Kanzler Kurz will keine Situation wie 2015

Koalition bangt vor neuer Balkan-Route

Sonntag, 27. Mai 2018 | 18:39 Uhr

Die Regierung ist wegen der Entstehung einer neuen Balkan-Flüchtlingsroute besorgt und will gegensteuern. Im Rahmen der Regierungsklausur in Mauerbach kündigte Kanzler Sebastian Kurz (ÖVP) Gespräche mit Ländern entlang der Route an und versicherte, nicht noch einmal eine Situation wie 2015 entstehen zu lassen.

Mehrfach hob der Regierungschef hervor, dass heuer die Zahl der Landungen in Griechenland bereits bei 18.000 liege, eine “sehr, sehr hohe Zahl”, wie Kurz findet. Vor allem sei das eine Steigerung von 150 Prozent gegenüber dem Vorjahr. Die Route führt dann über Albanien, Montenegro, Serbien, Bosnien-Herzegowina, Kroatien und Slowenien weiter nach Westeuropa.

Kurz will nun zunächst mit dem albanischen Premier kommende Woche in Wien konferieren, um bereits an den Außengrenzen Flüchtlingsrouten zu stoppen. Dies sei nur eine “Frage des Wollens”. Auch Vizekanzler Heinz-Christian Strache hält eine Schließung der neuen Route für “machbar”. Gelinge es allerdings nicht, dann werde Österreich mit dem Innen- und Verteidigungsministerium seine Grenzen dicht machen, versicherte Strache. Ab welcher Flüchtlingszahl das der Fall wäre, sagte die Regierungsspitze nicht.

Die Koalition werde jedenfalls “alles tun”, um Zahlen wie 2015 zu vermeiden.

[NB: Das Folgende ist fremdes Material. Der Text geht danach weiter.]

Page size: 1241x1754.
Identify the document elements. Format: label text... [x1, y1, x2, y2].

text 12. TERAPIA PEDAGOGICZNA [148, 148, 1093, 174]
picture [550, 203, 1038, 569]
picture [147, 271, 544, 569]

In diesem Jahr habe man nämlich gesehen, wie es nicht laufen dürfe, erkläre Kurz. Allzu dramatisieren wollte der VP-Obmann die Lage dann aber auch wieder nicht. Es gebe noch keinen Grund “alarmistisch zu sein”.

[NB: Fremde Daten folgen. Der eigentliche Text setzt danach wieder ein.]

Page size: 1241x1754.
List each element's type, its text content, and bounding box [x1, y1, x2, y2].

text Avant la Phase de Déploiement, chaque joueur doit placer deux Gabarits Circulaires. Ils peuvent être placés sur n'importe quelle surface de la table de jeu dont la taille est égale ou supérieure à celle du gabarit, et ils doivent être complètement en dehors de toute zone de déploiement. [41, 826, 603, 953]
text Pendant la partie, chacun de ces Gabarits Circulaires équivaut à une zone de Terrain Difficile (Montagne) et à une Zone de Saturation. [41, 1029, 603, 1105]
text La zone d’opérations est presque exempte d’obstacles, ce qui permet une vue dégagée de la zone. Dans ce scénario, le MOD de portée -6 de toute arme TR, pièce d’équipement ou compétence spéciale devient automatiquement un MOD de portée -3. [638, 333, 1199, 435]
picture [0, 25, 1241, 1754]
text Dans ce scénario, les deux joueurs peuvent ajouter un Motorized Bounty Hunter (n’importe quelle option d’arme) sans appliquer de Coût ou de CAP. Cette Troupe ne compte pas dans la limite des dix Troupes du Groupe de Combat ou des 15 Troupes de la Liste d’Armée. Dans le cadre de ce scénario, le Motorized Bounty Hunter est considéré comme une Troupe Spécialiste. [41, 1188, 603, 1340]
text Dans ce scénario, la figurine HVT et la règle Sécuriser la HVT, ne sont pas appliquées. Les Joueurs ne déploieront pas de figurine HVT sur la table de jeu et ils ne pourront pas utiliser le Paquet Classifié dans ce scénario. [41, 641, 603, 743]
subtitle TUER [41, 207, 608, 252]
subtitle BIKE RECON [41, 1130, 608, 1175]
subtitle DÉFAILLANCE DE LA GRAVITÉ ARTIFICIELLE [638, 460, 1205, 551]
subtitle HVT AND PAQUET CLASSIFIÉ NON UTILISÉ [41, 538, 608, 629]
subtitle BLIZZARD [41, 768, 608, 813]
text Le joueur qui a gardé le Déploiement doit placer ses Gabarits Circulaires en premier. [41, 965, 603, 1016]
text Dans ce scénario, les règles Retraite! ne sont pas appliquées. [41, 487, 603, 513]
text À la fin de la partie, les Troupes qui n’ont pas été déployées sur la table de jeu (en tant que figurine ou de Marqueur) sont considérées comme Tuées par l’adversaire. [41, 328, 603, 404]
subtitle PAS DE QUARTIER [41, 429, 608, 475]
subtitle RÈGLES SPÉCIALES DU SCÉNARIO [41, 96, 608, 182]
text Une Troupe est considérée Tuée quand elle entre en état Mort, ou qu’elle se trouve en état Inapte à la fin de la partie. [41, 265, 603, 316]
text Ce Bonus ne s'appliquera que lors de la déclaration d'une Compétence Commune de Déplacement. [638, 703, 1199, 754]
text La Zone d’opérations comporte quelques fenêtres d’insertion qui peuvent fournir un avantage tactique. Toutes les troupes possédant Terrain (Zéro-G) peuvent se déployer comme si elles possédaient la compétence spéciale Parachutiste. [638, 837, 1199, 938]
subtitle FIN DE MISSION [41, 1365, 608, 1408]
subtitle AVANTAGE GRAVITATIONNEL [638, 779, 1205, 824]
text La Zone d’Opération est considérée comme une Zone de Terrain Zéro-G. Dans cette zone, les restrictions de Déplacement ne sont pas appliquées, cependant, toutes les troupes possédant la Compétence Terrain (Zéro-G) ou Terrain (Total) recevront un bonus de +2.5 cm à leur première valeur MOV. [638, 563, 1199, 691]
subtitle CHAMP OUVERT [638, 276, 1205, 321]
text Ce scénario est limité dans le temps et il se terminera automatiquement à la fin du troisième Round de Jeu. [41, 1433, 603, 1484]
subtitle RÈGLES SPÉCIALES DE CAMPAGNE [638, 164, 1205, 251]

Innenminister Herbert Kickl (FPÖ) bekräftigte beim Eintreffen zur Klausur, dass man die Flüchtlingsbewegungen genau beobachte und man, “wenn es notwendig ist”, die Grenzen “dicht machen” werde, “und zwar wirklich dicht”. Eine Zahl, ab wann dies passieren soll, blieb auch bKickl auf mehrmalige Nachfrage schuldig: Er sei ein Gegner von Quoten und “quantitativen Festlegungen”. Die von Kickl angekündigte Maßnahme: Er werde ab Montag alle Innenminister von Griechenland bis Slowenien durchtelefonieren.

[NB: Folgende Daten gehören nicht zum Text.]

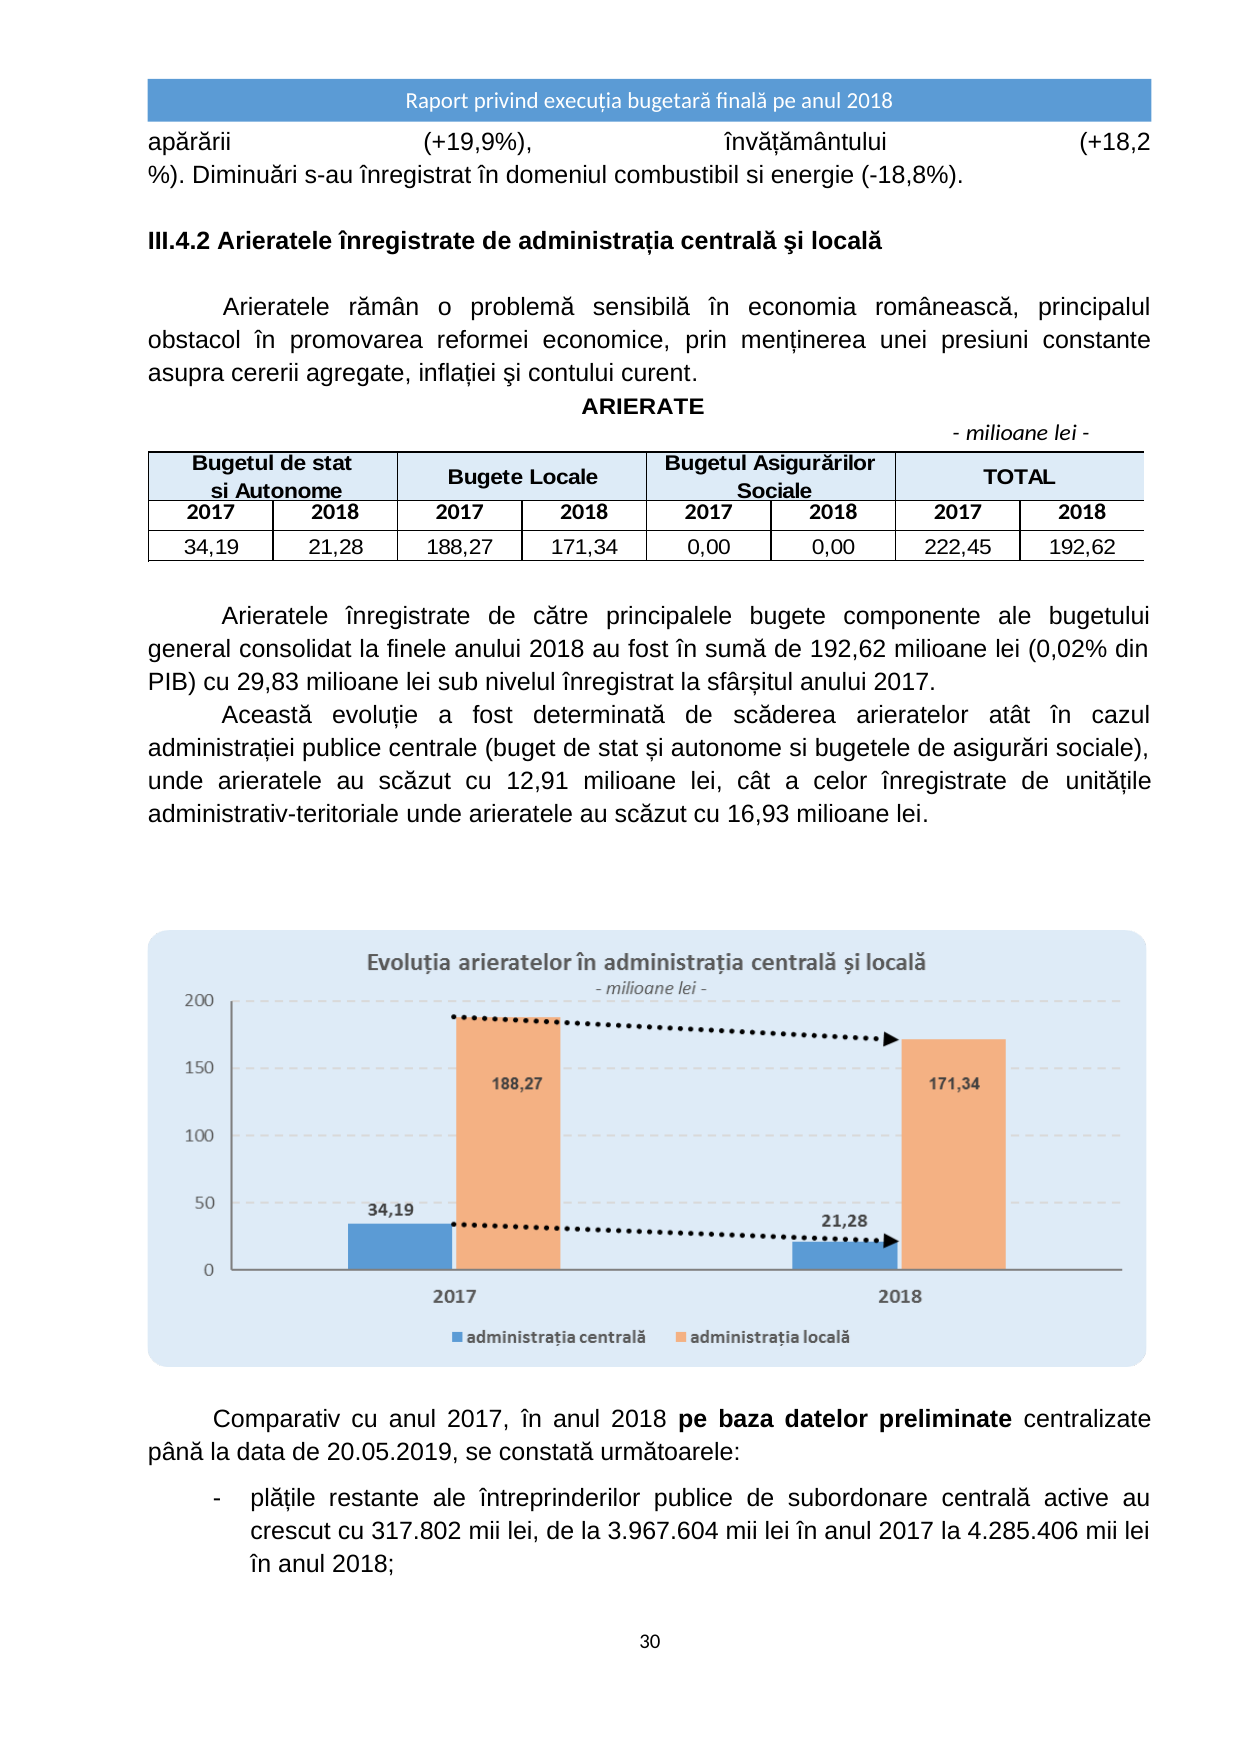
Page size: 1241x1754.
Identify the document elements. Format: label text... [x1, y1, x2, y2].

ÖVP und FPÖ werden bei ihrer Regierungsklausur in Mauerbach auch wie erwartet ein Konzept zur Reform der Mindestsicherung vorlegen, wie Kanzler Kurz bestätigte. Klar sei, dass es das Ziel sei, dass die neue Regelung der österreichischen Verfassung entspreche und ihr standhalte, sagte Kurz. Details wurden noch nicht genannt.

Die Eckpunkte werden dann am Montag klar sein, wenn die Regierung eine entsprechende Punktation vorlegt. Die Frage der Ausgestaltung ist vor allem deshalb spannend, weil der Verfassungsgerichtshof zuletzt das Mindestsicherungs-Modell in Niederösterreich gekippt hat, die den Plänen der Bundesregierung für eine möglichst österreichweite Regelung ähnelte. Geplant sind nun jedenfalls eine flexible Deckelung und eine Differenzierung der Leistung, die Neuankömmlinge in Österreich schlechter stellen soll.